The county’s own plans include aiming to jointly manage a £2bn pooled budget, combining health, welfare and social care spending, by the end of the decade.
Chancellor George Osborne is expected to announce the deal when he delivers the emergency budget next Wednesday - making Cornwall the first area outside of a major city to win a devolution deal. Undoubtedly the rural, less populous setting - and the presence of only one council and CCG - will mean the approach is substantially different from Greater Manchester.
Full details are still to be finalised, but HSJ understands that the plans for commissioning integration are seen as complementary to existing proposals to achieve greater integration between health providers.
End of an era
One of NHS England’s most senior figures will retire by the end of the year.
Dame Barbara Hakin will leave her post as the organisation’s national commissioning operations director, which she has held since its formation in 2012.
An appointment is expected to be made to “a reshaped national director role” in coming months.

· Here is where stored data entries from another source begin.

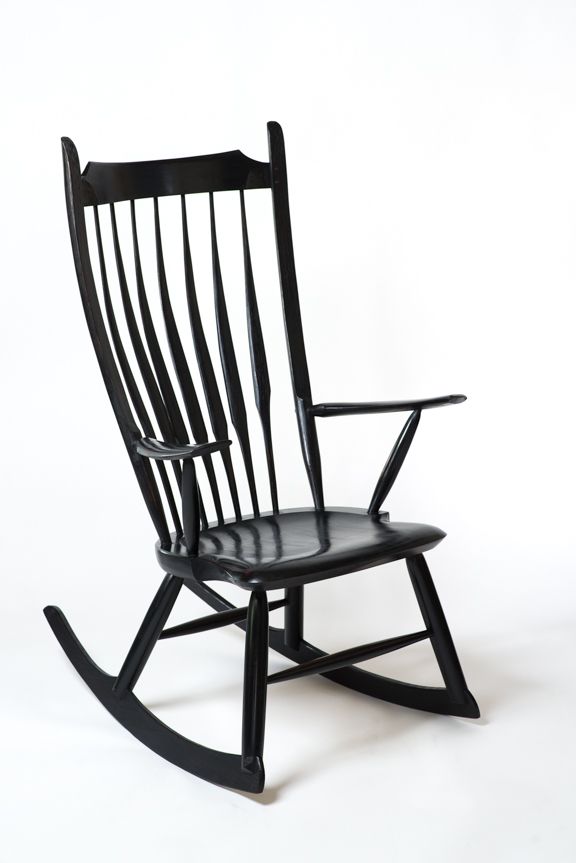
This screenshot has width=576, height=863. What are the coordinates of `arm of rocking chair` in the screenshot? It's located at (372, 406), (157, 448).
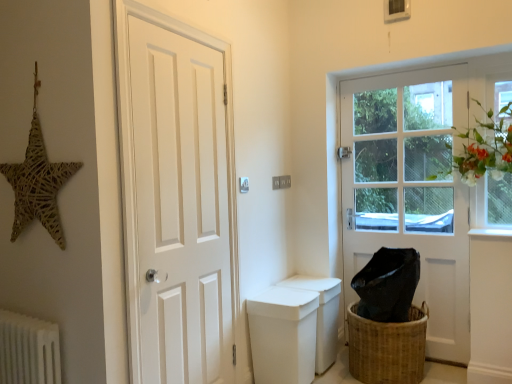
Question: Can you confirm if clear glass window at upper right is thinner than woven straw star at upper left?

Choices:
 (A) no
 (B) yes

Answer: (B)

Question: Does clear glass window at upper right have a larger size compared to woven straw star at upper left?

Choices:
 (A) no
 (B) yes

Answer: (A)

Question: Can you confirm if clear glass window at upper right is positioned to the left of woven straw star at upper left?

Choices:
 (A) yes
 (B) no

Answer: (B)

Question: Does clear glass window at upper right have a lesser height compared to woven straw star at upper left?

Choices:
 (A) no
 (B) yes

Answer: (A)

Question: Is clear glass window at upper right completely or partially outside of woven straw star at upper left?

Choices:
 (A) yes
 (B) no

Answer: (A)

Question: Is clear glass window at upper right oriented towards woven straw star at upper left?

Choices:
 (A) no
 (B) yes

Answer: (A)

Question: Does woven brown basket at lower right have a greater width compared to clear glass window at upper right?

Choices:
 (A) yes
 (B) no

Answer: (A)

Question: Is woven brown basket at lower right not near clear glass window at upper right?

Choices:
 (A) yes
 (B) no

Answer: (B)

Question: Can you confirm if woven brown basket at lower right is thinner than clear glass window at upper right?

Choices:
 (A) yes
 (B) no

Answer: (B)

Question: From the image's perspective, is woven brown basket at lower right on top of clear glass window at upper right?

Choices:
 (A) yes
 (B) no

Answer: (B)

Question: Considering the relative sizes of woven brown basket at lower right and clear glass window at upper right in the image provided, is woven brown basket at lower right taller than clear glass window at upper right?

Choices:
 (A) no
 (B) yes

Answer: (A)

Question: From a real-world perspective, is woven brown basket at lower right located higher than clear glass window at upper right?

Choices:
 (A) yes
 (B) no

Answer: (B)

Question: Would you consider woven brown basket at lower right to be distant from white matte toilet bowl at center?

Choices:
 (A) no
 (B) yes

Answer: (A)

Dame Barbara currently oversees NHS England’s regional and area teams. Her responsibilities have previously included operational performance and the development of clinical commissioning groups.

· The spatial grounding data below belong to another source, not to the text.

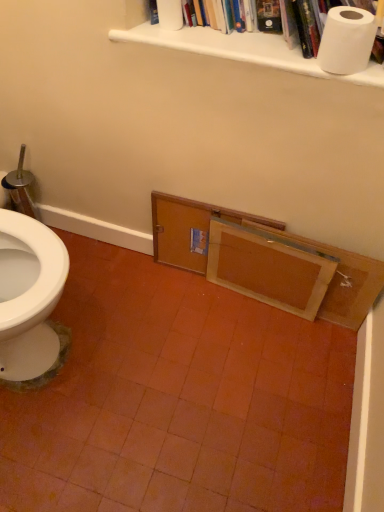
Measure the distance between white matte toilet paper at upper center, the second toilet paper positioned from the front, and camera.

A distance of 1.03 meters exists between white matte toilet paper at upper center, the second toilet paper positioned from the front, and camera.

The width and height of the screenshot is (384, 512). What are the coordinates of `wooden drawer at lower center, the 1th drawer positioned from the left` in the screenshot? It's located at (190, 229).

Where is `wooden drawer at center, the second drawer from the left`? This screenshot has height=512, width=384. wooden drawer at center, the second drawer from the left is located at coordinates (268, 268).

This screenshot has height=512, width=384. What do you see at coordinates (347, 40) in the screenshot?
I see `white matte toilet paper at upper right, which ranks as the 2th toilet paper in back-to-front order` at bounding box center [347, 40].

Locate an element on the screen. Image resolution: width=384 pixels, height=512 pixels. white matte toilet paper at upper right, the 2th toilet paper viewed from the top is located at coordinates (347, 40).

Find the location of `wooden cabinet at lower right`. wooden cabinet at lower right is located at coordinates (267, 261).

Locate an element on the screen. This screenshot has width=384, height=512. white matte toilet paper at upper center, which is counted as the 1th toilet paper, starting from the back is located at coordinates (170, 14).

Considering the relative positions of wooden drawer at lower center, which is counted as the 2th drawer, starting from the right, and white paper towel at upper center in the image provided, is wooden drawer at lower center, which is counted as the 2th drawer, starting from the right, to the left of white paper towel at upper center from the viewer's perspective?

Yes, wooden drawer at lower center, which is counted as the 2th drawer, starting from the right, is to the left of white paper towel at upper center.

Which is less distant, (182, 229) or (226, 42)?

Point (182, 229).

In the image, is wooden drawer at lower center, the 1th drawer positioned from the left, positioned in front of or behind white paper towel at upper center?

She has worked in the NHS for 41 years, including stints as the chief executive of the East Midlands Strategic Health Authority, and of primary care trusts in Bradford. She was a GP in Bradford for more than 20 years before entering full time management.
HSJ editor Alastair McLellan tweeted:
— Alastair McLellan (@HSJEditor) July 3, 2015
There has been a heated reaction to comments made by David Bennett. The Monitor chief executive said foundation trusts could see their freedoms “completely eroded” if they not do better to reduce a sector-wide deficit projected to reach £1bn in 2015-16.
Below the line, Labour peer Philip Hunt had plenty of questions for Mr Bennett: “How? By cutting patient staff ratios? Must rank as the most absurd statement yet by this hopeless organisation. What is it for?”
Other readers pinned blame on the much-maligned tariff system.
One said this approach “would be fine if FTs were allowed to set their own prices”, but current tariffs “and the approach to local tariff setting (ie what CCGs can afford rather than what the service costs to provide)” mean it is “pretty much impossible for most FTs to make money unless they have very significant non NHS sources of incomes”.
“Perhaps setting a tariff which actually covers the cost of healthcare delivery might help,” another reader suggested.